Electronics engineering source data
---*---
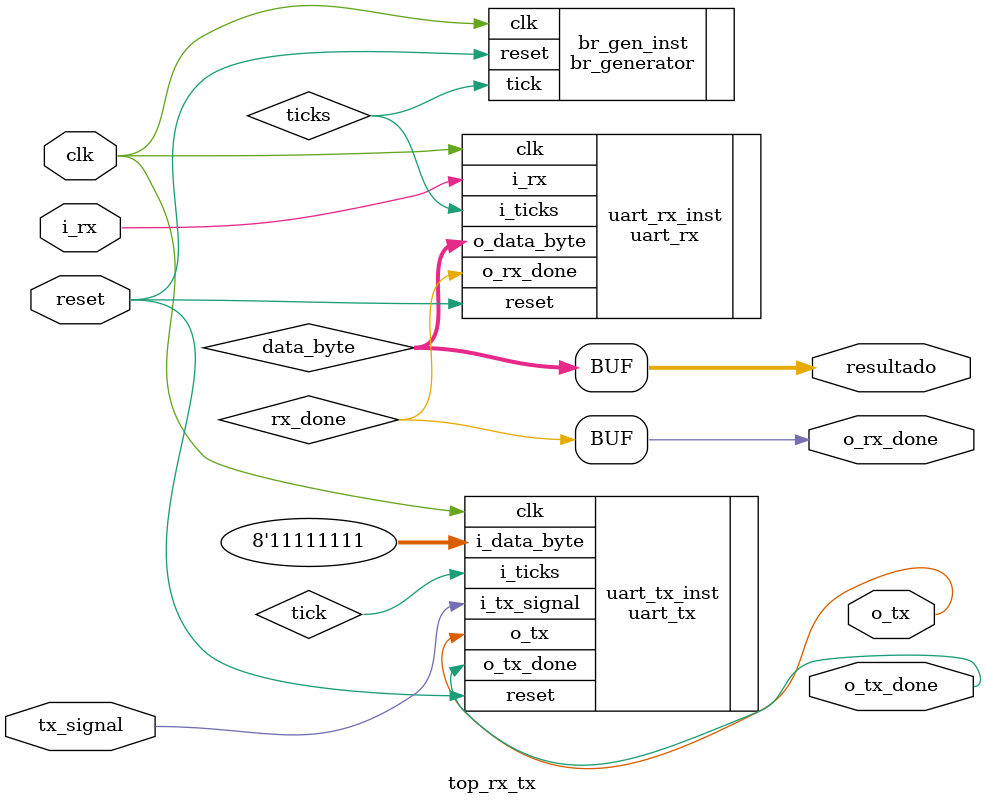
<source format=v>
module top_rx_tx (
    //INPUTS
    input clk,
    input reset,
    input i_rx,
    input tx_signal,

    //OUTPUTS
    output o_tx,
    output o_tx_done,
    output o_rx_done,
    output [7:0] resultado
);

    wire [7:0] data_byte;
    wire rx_done;
    assign resultado = data_byte;
    assign o_rx_done = rx_done;

// Instantiate br_generator module
// Instantiate BR Generator
    br_generator #(
        .freq(100_000_000), // 100 MHz por defecto si no se especifica
        .baud_rate(19_200), // 19.2 kBaud por defecto si no se especifica
        .N(10)
    ) br_gen_inst (
        .clk(clk),
        .reset(reset),
        .tick(ticks)
    );

    // Instantiate UART Receiver
    uart_rx #(
        .DATA_WIDTH(8),
        .SB_TICKS(16)
    ) uart_rx_inst (
        .clk(clk),
        .reset(reset),
        .i_ticks(ticks),
        .i_rx(i_rx),
        .o_rx_done(rx_done),
        .o_data_byte(data_byte)
    );
    
    parameter [7:0] data_to_tx = 8'b11111111;

    uart_tx #(
        .DATA_WIDTH(8),
        .SB_TICKS(16)
    ) uart_tx_inst (
        .clk(clk),
        .reset(reset),
        .i_tx_signal(tx_signal),
        .i_ticks(tick),
        .i_data_byte(data_to_tx),
        .o_tx_done(o_tx_done),
        .o_tx(o_tx)
    );

endmodule

</source>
---*---
**AIM OF THE EXERCISE:** Provide only the count of lines above in which the word "Instantiate" occurs.

**PROBLEM SOLUTION:** 3